The plugin implements a very efficient NMS algorithm which largely reduces the latency of this operation in comparison to other NMS plugins. However, there are certain considerations that can help to better fine tune its performance:

Choosing the Score Threshold

The algorithm is highly sensitive to the selected score_threshold parameter. With a higher threshold, fewer elements need to be processed and so the algorithm runs much faster. Therefore, it's beneficial to always select the highest possible score threshold that fulfills the application requirements. Threshold values lower than approximately 0.01 may cause substantially higher latency.

Using Sigmoid Activation

Depending on network configuration, it is usually more efficient to provide raw scores (pre-sigmoid) to the NMS plugin scores input, and enable the score_activation parameter. Doing so applies a sigmoid activation only to the last max_output_boxes selected scores, instead of all the predicted scores, largely reducing the computational cost.

Class Independent NMS

Some object detection networks/architectures like YOLO series need to use class-independent NMS operations. If class_agnostic is enabled, class-independent NMS is performed; otherwise, different classes would do NMS separately.
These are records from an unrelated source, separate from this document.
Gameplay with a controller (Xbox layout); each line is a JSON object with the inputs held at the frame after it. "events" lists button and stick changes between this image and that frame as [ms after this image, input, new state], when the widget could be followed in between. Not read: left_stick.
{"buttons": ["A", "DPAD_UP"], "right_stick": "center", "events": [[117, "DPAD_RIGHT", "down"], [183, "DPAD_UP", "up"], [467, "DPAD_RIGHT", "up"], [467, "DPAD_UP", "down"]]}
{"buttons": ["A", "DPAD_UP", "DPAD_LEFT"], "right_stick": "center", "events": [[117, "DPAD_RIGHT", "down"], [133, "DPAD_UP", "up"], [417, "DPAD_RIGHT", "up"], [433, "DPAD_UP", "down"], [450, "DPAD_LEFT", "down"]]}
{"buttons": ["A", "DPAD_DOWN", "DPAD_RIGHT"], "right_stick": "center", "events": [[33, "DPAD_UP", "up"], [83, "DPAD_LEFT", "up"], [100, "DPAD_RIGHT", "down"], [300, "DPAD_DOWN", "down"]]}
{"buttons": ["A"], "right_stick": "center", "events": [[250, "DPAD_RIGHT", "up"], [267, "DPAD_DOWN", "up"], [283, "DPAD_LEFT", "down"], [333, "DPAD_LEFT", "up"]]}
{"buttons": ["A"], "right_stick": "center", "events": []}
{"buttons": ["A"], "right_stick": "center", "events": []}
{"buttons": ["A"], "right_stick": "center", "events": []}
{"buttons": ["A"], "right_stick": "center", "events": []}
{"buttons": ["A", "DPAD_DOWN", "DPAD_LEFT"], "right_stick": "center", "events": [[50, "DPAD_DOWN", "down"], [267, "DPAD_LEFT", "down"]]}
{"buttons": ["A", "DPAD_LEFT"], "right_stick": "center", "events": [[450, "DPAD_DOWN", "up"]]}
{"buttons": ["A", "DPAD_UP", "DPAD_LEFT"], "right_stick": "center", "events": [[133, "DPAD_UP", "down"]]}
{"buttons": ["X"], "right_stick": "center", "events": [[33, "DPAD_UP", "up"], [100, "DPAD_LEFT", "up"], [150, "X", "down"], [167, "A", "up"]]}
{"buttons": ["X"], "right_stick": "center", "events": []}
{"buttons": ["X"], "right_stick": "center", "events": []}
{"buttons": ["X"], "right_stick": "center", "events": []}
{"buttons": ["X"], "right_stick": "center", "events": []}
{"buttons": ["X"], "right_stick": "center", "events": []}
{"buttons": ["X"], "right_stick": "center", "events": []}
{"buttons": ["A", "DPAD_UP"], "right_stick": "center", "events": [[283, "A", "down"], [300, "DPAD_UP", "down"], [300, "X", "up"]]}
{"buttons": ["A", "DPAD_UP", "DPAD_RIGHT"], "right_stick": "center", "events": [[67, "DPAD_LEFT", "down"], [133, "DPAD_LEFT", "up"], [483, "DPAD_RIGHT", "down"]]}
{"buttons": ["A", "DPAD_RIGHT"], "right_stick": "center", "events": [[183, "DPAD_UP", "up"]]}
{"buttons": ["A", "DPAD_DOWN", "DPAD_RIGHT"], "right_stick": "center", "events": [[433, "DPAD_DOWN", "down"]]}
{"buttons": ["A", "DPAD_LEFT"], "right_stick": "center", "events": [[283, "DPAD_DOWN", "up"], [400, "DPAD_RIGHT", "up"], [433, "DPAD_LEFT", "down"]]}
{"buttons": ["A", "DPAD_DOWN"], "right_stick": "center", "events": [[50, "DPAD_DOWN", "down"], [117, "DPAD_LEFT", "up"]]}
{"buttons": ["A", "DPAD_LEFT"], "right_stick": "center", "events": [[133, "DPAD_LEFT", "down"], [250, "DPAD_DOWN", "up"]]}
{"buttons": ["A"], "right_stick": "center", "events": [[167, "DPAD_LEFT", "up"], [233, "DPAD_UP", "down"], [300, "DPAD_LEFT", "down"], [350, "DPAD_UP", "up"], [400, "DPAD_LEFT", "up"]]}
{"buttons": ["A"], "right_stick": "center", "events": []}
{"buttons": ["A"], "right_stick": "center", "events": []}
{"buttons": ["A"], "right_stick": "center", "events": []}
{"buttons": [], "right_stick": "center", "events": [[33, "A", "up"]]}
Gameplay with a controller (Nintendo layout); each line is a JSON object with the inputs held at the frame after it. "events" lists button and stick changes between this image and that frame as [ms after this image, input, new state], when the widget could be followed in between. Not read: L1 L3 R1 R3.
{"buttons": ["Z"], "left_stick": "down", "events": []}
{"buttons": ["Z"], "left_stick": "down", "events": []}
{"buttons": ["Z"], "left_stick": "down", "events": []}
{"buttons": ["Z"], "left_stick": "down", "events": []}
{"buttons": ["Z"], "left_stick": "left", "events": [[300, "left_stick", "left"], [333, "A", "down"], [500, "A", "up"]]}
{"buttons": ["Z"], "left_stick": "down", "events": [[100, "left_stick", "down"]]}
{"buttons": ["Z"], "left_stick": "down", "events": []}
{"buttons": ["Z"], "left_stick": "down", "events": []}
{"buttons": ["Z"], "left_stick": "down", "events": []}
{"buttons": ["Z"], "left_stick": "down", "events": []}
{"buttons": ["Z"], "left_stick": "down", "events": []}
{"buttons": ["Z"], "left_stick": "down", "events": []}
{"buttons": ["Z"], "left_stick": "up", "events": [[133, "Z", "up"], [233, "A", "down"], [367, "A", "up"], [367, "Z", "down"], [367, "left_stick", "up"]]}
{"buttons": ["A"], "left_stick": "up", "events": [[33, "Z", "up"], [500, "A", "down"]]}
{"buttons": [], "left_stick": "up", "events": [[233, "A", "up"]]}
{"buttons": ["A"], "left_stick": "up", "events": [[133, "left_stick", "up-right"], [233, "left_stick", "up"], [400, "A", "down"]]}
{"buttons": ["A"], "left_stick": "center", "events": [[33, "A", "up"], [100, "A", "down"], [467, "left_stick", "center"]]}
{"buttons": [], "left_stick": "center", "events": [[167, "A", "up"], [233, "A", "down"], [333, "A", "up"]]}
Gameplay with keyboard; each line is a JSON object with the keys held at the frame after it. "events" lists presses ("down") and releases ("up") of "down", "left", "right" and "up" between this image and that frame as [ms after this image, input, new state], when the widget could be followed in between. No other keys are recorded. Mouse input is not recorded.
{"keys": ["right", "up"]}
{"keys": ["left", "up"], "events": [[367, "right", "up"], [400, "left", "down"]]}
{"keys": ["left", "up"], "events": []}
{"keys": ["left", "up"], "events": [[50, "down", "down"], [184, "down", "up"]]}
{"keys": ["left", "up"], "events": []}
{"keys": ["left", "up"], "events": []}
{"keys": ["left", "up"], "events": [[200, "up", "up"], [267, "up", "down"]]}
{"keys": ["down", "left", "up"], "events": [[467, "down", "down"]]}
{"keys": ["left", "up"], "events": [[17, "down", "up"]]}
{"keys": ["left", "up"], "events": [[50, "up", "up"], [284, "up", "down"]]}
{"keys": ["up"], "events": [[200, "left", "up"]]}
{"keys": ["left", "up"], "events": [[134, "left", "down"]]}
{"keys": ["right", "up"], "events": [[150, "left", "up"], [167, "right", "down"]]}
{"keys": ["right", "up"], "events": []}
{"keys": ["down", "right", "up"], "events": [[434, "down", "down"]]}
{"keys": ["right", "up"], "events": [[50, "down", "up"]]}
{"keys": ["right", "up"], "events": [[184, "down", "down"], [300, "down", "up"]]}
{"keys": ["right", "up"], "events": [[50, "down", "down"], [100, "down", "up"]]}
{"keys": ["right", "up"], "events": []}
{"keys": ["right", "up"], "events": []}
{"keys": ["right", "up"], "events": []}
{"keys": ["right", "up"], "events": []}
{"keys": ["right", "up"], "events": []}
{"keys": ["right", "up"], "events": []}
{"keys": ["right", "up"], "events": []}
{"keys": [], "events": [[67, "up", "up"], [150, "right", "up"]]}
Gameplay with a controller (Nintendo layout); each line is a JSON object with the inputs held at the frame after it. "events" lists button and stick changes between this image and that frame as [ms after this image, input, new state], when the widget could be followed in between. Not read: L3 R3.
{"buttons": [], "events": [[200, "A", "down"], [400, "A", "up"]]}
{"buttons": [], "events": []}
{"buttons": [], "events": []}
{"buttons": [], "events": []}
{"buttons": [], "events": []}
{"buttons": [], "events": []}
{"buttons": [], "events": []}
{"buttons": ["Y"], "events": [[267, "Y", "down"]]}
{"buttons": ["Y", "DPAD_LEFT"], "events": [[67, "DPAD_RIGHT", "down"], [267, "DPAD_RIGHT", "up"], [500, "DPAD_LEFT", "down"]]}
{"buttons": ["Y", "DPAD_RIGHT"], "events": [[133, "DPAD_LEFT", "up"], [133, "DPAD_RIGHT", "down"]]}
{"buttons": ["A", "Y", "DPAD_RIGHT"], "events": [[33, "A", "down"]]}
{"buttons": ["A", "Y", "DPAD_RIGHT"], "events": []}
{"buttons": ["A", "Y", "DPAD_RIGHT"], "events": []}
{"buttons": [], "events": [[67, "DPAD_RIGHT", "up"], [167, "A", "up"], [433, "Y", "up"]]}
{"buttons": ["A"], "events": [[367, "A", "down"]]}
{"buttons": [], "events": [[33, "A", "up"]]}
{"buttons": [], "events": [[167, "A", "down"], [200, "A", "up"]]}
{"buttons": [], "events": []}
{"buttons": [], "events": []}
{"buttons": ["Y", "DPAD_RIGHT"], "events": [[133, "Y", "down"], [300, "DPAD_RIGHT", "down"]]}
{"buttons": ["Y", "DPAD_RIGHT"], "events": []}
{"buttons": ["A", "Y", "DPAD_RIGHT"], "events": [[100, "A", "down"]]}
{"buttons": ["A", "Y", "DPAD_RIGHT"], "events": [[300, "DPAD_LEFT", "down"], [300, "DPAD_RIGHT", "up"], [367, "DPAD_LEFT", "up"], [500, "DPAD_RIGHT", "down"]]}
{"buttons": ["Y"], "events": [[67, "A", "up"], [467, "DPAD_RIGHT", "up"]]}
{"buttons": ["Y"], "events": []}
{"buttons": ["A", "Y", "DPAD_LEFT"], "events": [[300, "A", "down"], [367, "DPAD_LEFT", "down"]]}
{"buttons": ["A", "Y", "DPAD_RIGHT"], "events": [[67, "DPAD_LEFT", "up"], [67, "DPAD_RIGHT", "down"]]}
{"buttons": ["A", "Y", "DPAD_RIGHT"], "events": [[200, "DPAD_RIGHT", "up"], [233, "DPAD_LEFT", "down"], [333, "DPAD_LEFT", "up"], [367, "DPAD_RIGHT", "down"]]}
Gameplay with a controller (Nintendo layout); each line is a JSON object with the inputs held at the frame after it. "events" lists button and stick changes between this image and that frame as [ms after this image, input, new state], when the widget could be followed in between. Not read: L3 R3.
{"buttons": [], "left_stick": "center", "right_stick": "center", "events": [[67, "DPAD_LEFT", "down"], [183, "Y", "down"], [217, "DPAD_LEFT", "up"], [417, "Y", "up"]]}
Using the Fused Box Decoder

When using networks with many anchors, such as EfficientDet or SSD, it may be more efficient to do box decoding within the NMS plugin. For this, pass the raw box predictions as the boxes input, and the default anchor coordinates as the optional third input to the plugin.

Additional Resources

The following resources provide a deeper understanding of the NMS algorithm:

Networks

Documentation

License

For terms and conditions for use, reproduction, and distribution, see the TensorRT Software License Agreement documentation.

Changelog

June 2023 Add deprecation note for the EfficientNMSONNXPlugin plugin.

Known issues

There are no known issues in this plugin.